EXHIBIT 10.18
AMENDMENT TO BUSINESS LOAN AGREEMENT
AND MASTER REVOLVING NOTE
This Amendment to Business Loan Agreement and Master Revolving Note (this
"Amendment"), effective as of May 18, 2001, is entered into by and between
Comerica Bank-California ("Bank") and Taitron Components Incorporated, a
California corporation ("Borrower").
Bank and Borrower are parties to that certain Business Loan Agreement dated
as of May 6, 1997 (as heretofore amended, together with the Addendum attached to
and made a part thereof, the "Business Loan Agreement"). In connection with the
Business Loan Agreement, Borrower entered into that certain Master Revolving
Note dated May 6, 1997 in the maximum principal amount of $16,000,000 (the
"Revolving Note") and that certain Addendum to Master Revolving Note dated as of
May 6, 1997 (the "Note Addendum").
Borrower has requested, and Bank has agreed, to make certain amendments to
the Business Loan Agreement, as set forth below.
For good and valuable consideration, the receipt and sufficiency of which
are hereby acknowledged, Bank and Borrower agree as follows:
1. Section 1B of the Business Loan Agreement is amended and restated to
read in full as follows:
1B. Term Loan. The Loan also includes a facility pursuant to which
---------
Bank may provide Borrower with one or more term loans (each a "Term Loan"),
each of which shall be in a principal amount of not less than one million
dollars ($1,000,000) and the aggregate principal amount of which shall not
exceed FOUR MILLION Dollars ($4,000,000) (the "Term Commitment Limit").
The Term Loan facility shall expire on May 18, 2003, whereupon Borrower
shall no longer be permitted to request, and Bank shall have no further
commitment to fund, Term Loans. Borrower shall pay to Bank an unused
commitment fee in the amount of $2,000 on each of May 18, 2002 and May 18,
2003, in the event that no Term Loan has been funded as of each such date.

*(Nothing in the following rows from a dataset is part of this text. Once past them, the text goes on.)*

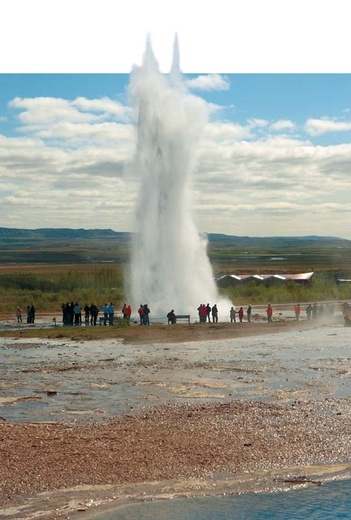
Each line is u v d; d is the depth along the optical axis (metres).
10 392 22.42
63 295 73.19
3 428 17.30
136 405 20.19
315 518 11.95
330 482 13.63
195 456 14.99
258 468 14.35
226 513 12.12
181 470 14.20
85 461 14.62
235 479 13.75
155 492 13.07
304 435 16.55
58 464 14.42
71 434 16.72
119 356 30.88
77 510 12.23
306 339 37.34
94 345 35.56
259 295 75.00
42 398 21.39
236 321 49.25
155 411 19.30
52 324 48.78
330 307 53.25
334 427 17.27
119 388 22.95
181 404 20.23
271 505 12.49
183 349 33.28
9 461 14.56
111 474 13.91
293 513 12.17
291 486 13.45
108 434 16.70
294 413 18.84
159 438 16.33
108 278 92.12
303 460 14.80
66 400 21.05
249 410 19.27
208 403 20.36
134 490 13.15
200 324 43.78
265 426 17.42
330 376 25.03
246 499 12.78
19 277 95.19
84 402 20.72
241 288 77.94
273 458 14.91
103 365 28.09
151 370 26.66
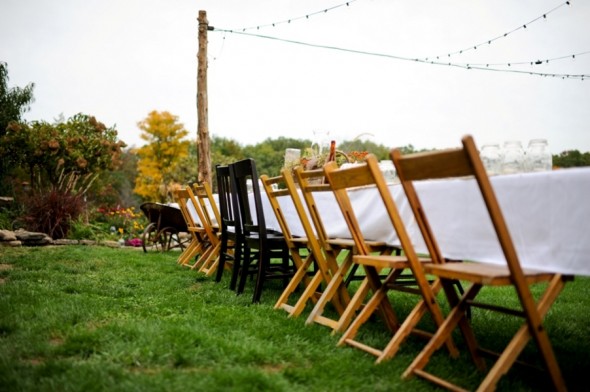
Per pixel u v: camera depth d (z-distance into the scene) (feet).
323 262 11.68
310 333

Each Term Loan shall be evidenced by a Term Note on Bank's standard form (a
"Term Note"), dated the date on which such Term Loan is advanced and in an
original principal amount equal to the amount of such Term Loan. Each Term
Loan shall bear interest at Bank's Base Rate (as defined in the Term Note)
in effect from time to time or, at Borrower's option, 6-month LIBOR (as
defined in the Term Note) plus 165 basis points (1.65%). Each Term Note
shall provide for monthly payments of interest and principal on the Term
Loan thereunder, with principal payments amortized based upon a maturity
equal to four years from the date of funding of such Term Loan.
Notwithstanding such amortization or the scheduled maturity of any Term
Note, all outstanding Term Notes shall automatically and immediately become
due and payable upon the expiration or termination (whether at scheduled
maturity, by acceleration or otherwise) of the Revolving Loan. The
proceeds of each Term Loan shall be used by Borrower exclusively for the
acquisition of a business entity or division (or substantially all assets
thereof) engaged in the same lines of business as Borrower. The funding of
each Term Loan shall be subject to receipt by Bank of a written notice from
Borrower at least thirty (30) days prior to the date of the proposed
funding, which notice shall (a) describe the acquisition to be financed
with the requested Term Loan, (b) state the proposed funding date, (c)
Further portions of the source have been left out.